SPRINGFIELD – The University of Illinois at Springfield and the Elijah Iles House Foundation have joined forces to save the 1840s-era Strawbridge-Shepherd House located just south of the UIS campus on land owned by the university.
Under the arrangement, UIS will lease the house and the two acres on which it sits to the Iles House Foundation for ten years at a cost of $1 per year. The agreement includes the understanding that the lease may be extended for two additional 10-year terms, according to David Barrows, UIS' executive director of facilities and services.
In exchange, the Iles House Foundation intends to restore and preserve the house and plan for its use, according to Iles House Foundation Vice President Richard Hart. "The Strawbridge-Shepherd farmhouse and site played an important role in the early history of Central Illinois. Its restoration will allow future generations to better know that history and to enjoy its quiet presence on the campus of UIS," Hart said.
"The Iles House Foundation has the commitment, the restoration experience, and the community support to take on this important preservation project with the cooperation of UIS," Hart said. "We are most appreciative that the university has shown that it is equally committed to preserving this historic structure by giving the Iles House Foundation the opportunity to carry out this work. It is a tremendous win for the Springfield community."
UIS Chancellor Richard Ringeisen said the agreement is a perfect example of what can happen when the university and the community come together for a common purpose and for the public good. "I could not be more pleased about the arrangement with the Iles House Foundation to save this historic landmark," he said. "By preserving history, we are giving future generations the opportunity to understand their lives from a rich and more meaningful perspective."
Carolyn Oxtoby and Sue Massie, co-chairs of the Iles House Foundation's Strawbridge-Shepherd House Committee, said that funds have already been raised in order to begin immediate work on the house, including grants from the Landmarks Preservation Council of Illinois and the National Trust for Historic Preservation. "Our primary concern right now is to stabilize the house," Oxtoby said, noting that an assessment has already been done by a local restoration firm about what that will entail.
As part of the lease agreement, Barrows said the university will provide $12,000 in materials to help restore the house and will maintain the grounds around the structure, including lawn and tree maintenance as well as snow removal. Security will be provided by the UIS Police Department. Barrows said asbestos abatement has already been done in the house.
Hart said that during the next year, "an evolving, organic process of examination and cleanup will take place during which we'll see things we didn't see before.

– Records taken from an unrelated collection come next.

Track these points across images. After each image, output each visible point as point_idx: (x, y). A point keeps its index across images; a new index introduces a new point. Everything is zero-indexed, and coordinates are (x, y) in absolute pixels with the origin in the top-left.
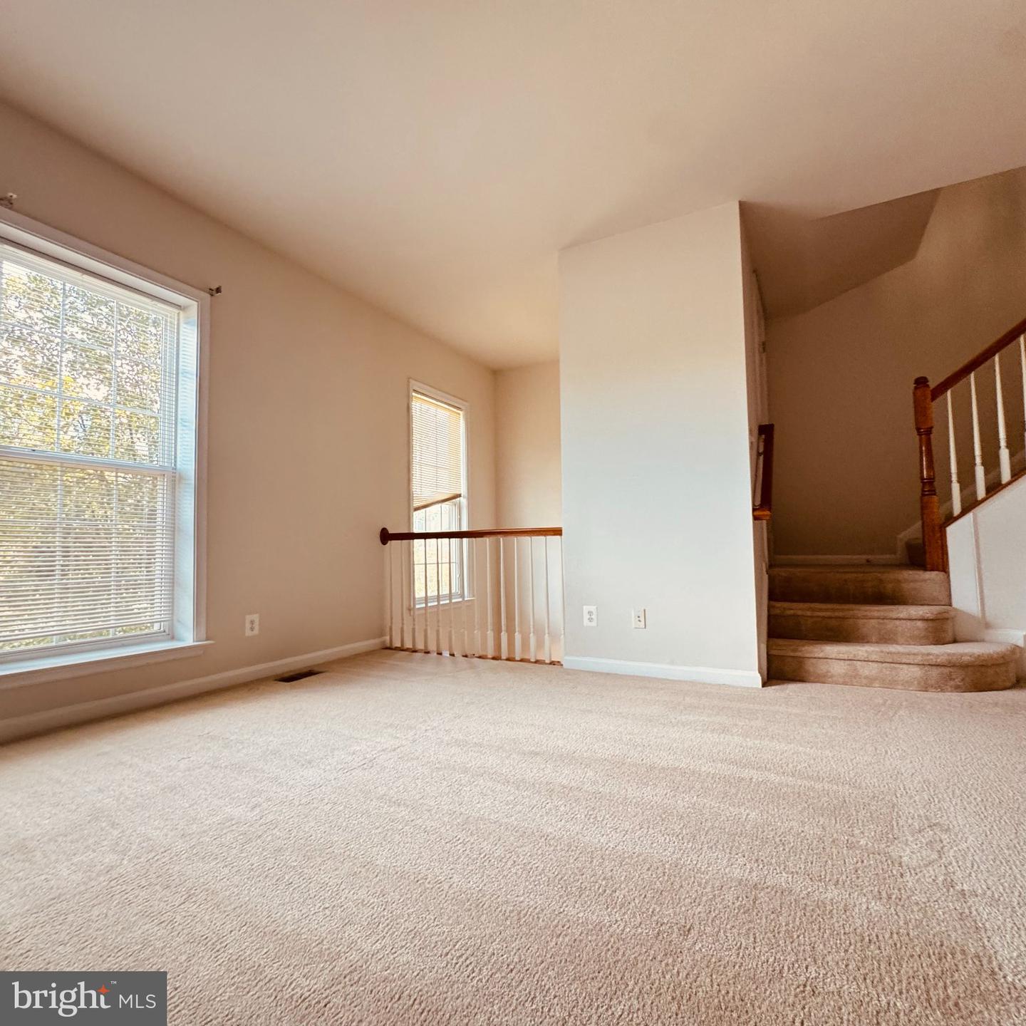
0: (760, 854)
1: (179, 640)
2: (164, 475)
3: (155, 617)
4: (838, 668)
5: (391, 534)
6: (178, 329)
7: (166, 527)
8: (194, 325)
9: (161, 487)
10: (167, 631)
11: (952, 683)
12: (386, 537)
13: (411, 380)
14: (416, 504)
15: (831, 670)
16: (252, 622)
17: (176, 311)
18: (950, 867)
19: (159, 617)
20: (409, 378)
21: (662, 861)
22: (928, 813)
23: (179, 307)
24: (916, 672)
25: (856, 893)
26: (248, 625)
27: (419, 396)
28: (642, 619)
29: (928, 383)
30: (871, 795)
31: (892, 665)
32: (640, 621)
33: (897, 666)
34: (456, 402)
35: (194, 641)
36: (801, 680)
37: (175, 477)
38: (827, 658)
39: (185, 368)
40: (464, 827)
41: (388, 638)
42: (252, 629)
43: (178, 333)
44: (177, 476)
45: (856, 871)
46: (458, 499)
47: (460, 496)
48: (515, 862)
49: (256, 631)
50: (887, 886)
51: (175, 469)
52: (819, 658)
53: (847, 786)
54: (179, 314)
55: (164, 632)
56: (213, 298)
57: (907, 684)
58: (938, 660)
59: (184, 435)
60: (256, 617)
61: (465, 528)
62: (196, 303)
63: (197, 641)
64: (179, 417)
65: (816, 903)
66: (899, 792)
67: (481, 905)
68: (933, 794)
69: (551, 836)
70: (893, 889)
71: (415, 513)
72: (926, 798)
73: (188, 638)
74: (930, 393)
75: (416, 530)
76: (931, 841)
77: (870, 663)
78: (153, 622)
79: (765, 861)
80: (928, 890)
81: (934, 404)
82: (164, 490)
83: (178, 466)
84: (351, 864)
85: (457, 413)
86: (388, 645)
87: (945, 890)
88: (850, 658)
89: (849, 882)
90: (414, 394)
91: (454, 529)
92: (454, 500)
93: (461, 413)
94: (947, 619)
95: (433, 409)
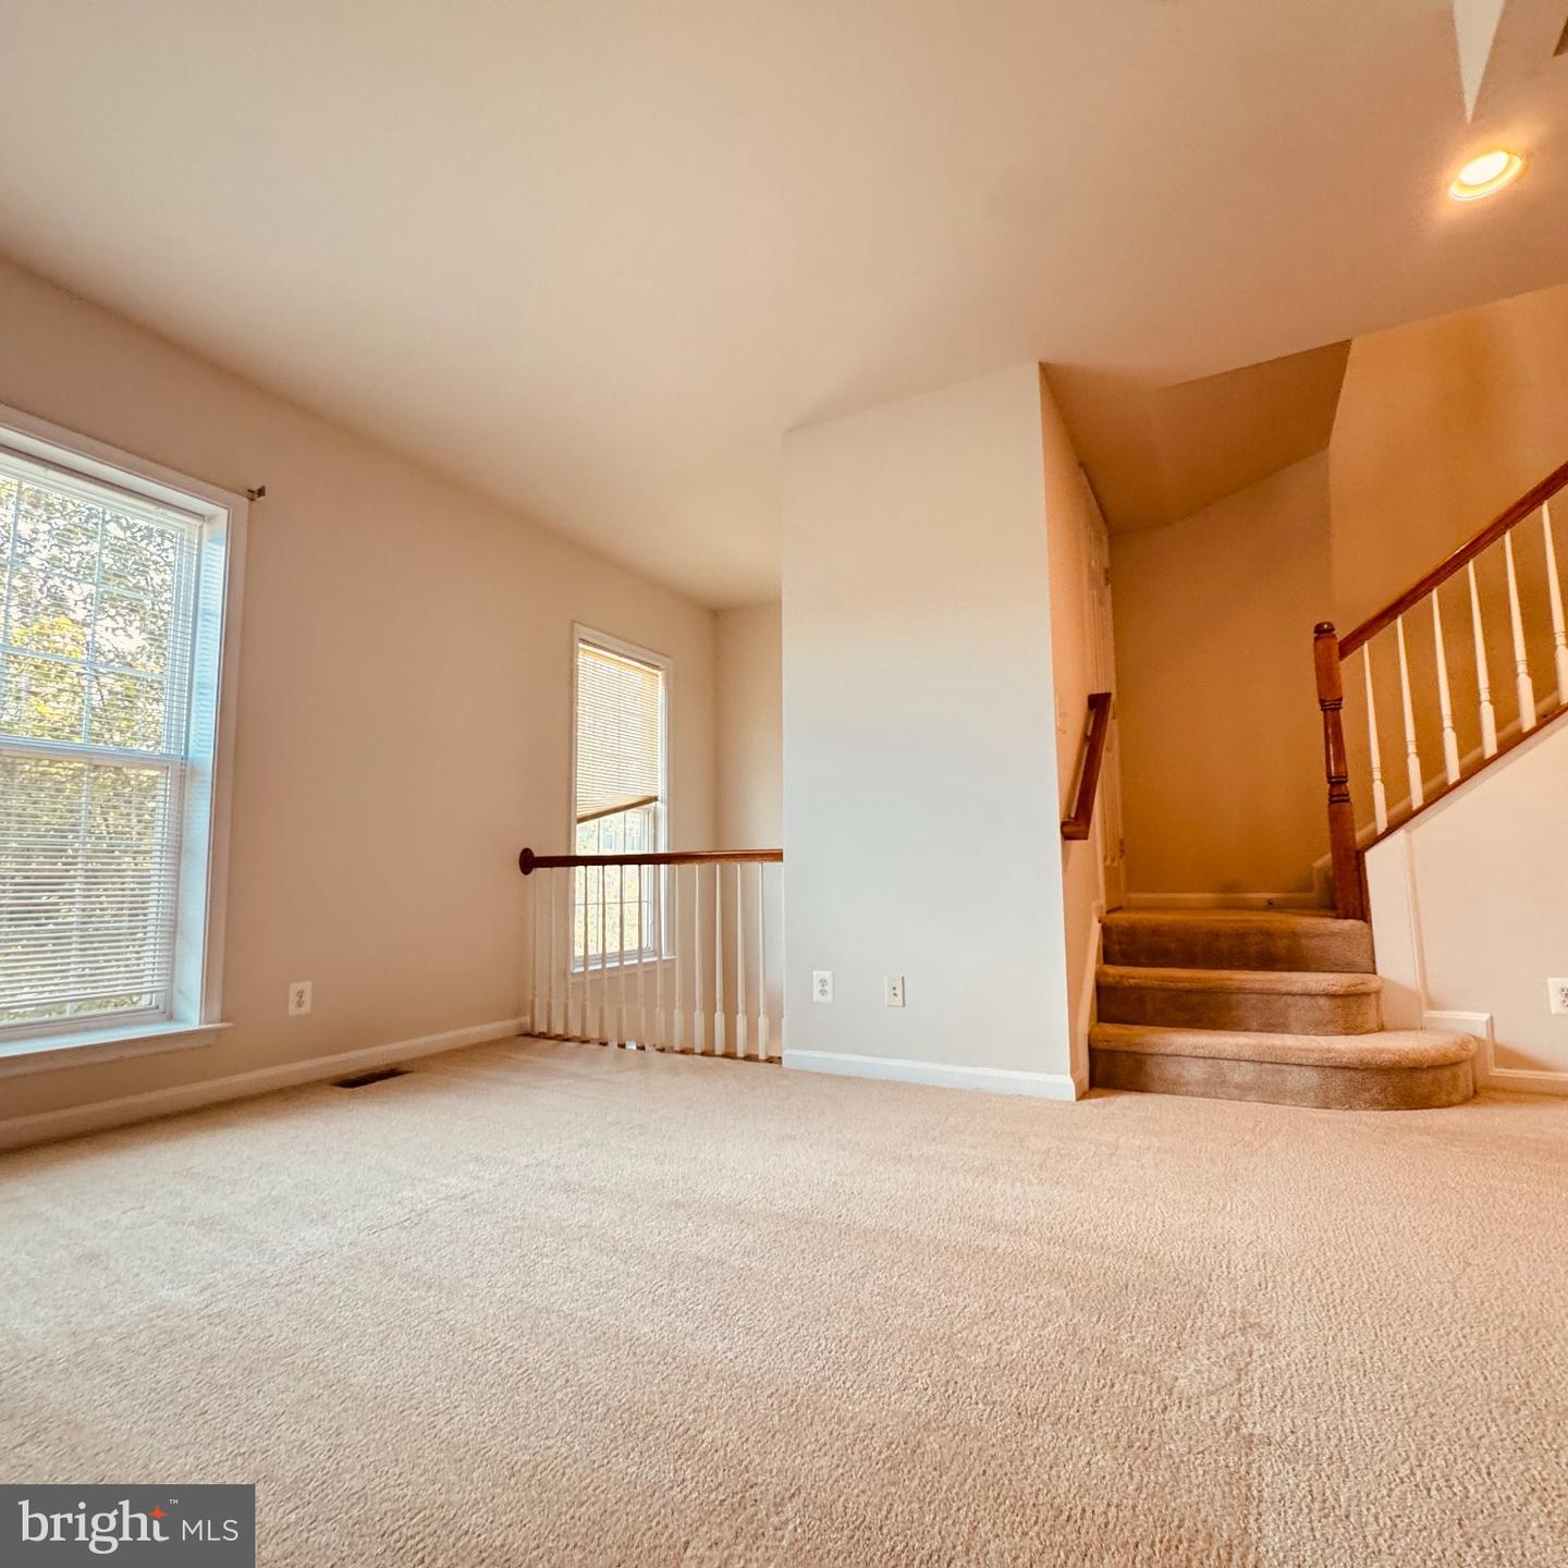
0: (958, 1371)
1: (180, 1021)
2: (168, 768)
3: (145, 985)
4: (1195, 1072)
5: (537, 858)
6: (199, 550)
7: (167, 846)
8: (221, 544)
9: (163, 787)
10: (161, 1008)
11: (1367, 1096)
12: (528, 862)
13: (577, 626)
14: (580, 812)
15: (1185, 1073)
16: (300, 994)
17: (196, 523)
18: (1248, 1396)
19: (150, 985)
20: (574, 622)
21: (798, 1382)
22: (1249, 1307)
23: (201, 516)
24: (1312, 1077)
25: (1080, 1439)
26: (293, 999)
27: (591, 648)
28: (899, 991)
29: (1335, 632)
30: (1172, 1275)
31: (1277, 1066)
32: (895, 995)
33: (1284, 1067)
34: (650, 657)
35: (200, 1023)
36: (1142, 1089)
37: (185, 771)
38: (1179, 1055)
39: (206, 607)
40: (515, 1323)
41: (527, 1019)
42: (300, 1004)
43: (199, 556)
44: (188, 770)
45: (1097, 1401)
46: (654, 804)
47: (656, 799)
48: (567, 1381)
49: (306, 1008)
50: (1134, 1426)
51: (186, 759)
52: (1167, 1055)
53: (1140, 1262)
54: (201, 527)
55: (157, 1008)
56: (254, 504)
57: (1297, 1097)
58: (1344, 1060)
59: (201, 708)
60: (307, 986)
61: (662, 850)
62: (226, 511)
63: (205, 1023)
64: (195, 680)
65: (1010, 1454)
66: (1218, 1271)
67: (483, 1452)
68: (1269, 1274)
69: (643, 1339)
70: (1142, 1432)
71: (579, 826)
72: (1256, 1282)
73: (192, 1018)
74: (1337, 647)
75: (580, 852)
76: (1234, 1354)
77: (1243, 1063)
78: (142, 993)
79: (960, 1383)
80: (1197, 1434)
81: (1343, 664)
82: (166, 790)
83: (190, 755)
84: (312, 1382)
85: (653, 674)
86: (529, 1030)
87: (1223, 1434)
88: (1212, 1055)
89: (1077, 1419)
90: (581, 645)
91: (646, 850)
92: (646, 806)
93: (659, 673)
94: (1367, 994)
95: (615, 669)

We will take what is there and freshen it up, just as we did with the Iles House," he said, adding that the Iles House was in worse shape when they started than the Strawbridge-Shepherd House is now.
In 1970, the university, then Sangamon State, purchased the two-story house from the Shepherd family, ending that family's nearly 90-year ownership. The university made changes to the house in order to make it functional for its own purposes. But for the last 20-plus years, the house has been unoccupied because the university could not justify spending funds to repair and renovate the structure. "Limited deferred maintenance funds were needed throughout those years to maintain those structures on campus that served functional purposes," Barrows said.
After several years of searching for ways to save the house, including a call for proposals and an open invitation to the public for ideas, university officials began talks six months ago with representatives from the Iles House Foundation. "Their enthusiasm and concrete ideas about saving the house captured our attention and gave us hope. From then on, it was just a matter of time before we arrived at this remarkable agreement," Ringeisen said.
The Iles House Foundation is an Illinois not-for-profit corporation formed in 1993 for the purpose of restoring, preserving and operating the Elijah Iles House for the advancement of education and as a public museum of the history of the City of Springfield. Built in 1837, the Iles House is Springfield's oldest house and is located at 628 S. Seventh Street.
The first phase of the Strawbridge-Shepherd House was built in 1845 by Thomas Strawbridge, following his purchase of the land on which it sits in 1841 from Thomas Iles of Bath County, Kentucky. Two additions and alterations were made to the structure in the mid- and late-1880s. After Strawbridge's death in 1880, Charles M. Shepherd bought the farmstead at public auction (1883). He died in 1910, but the house remained in the Shepherd family until 1970 when it was sold to Sangamon State University.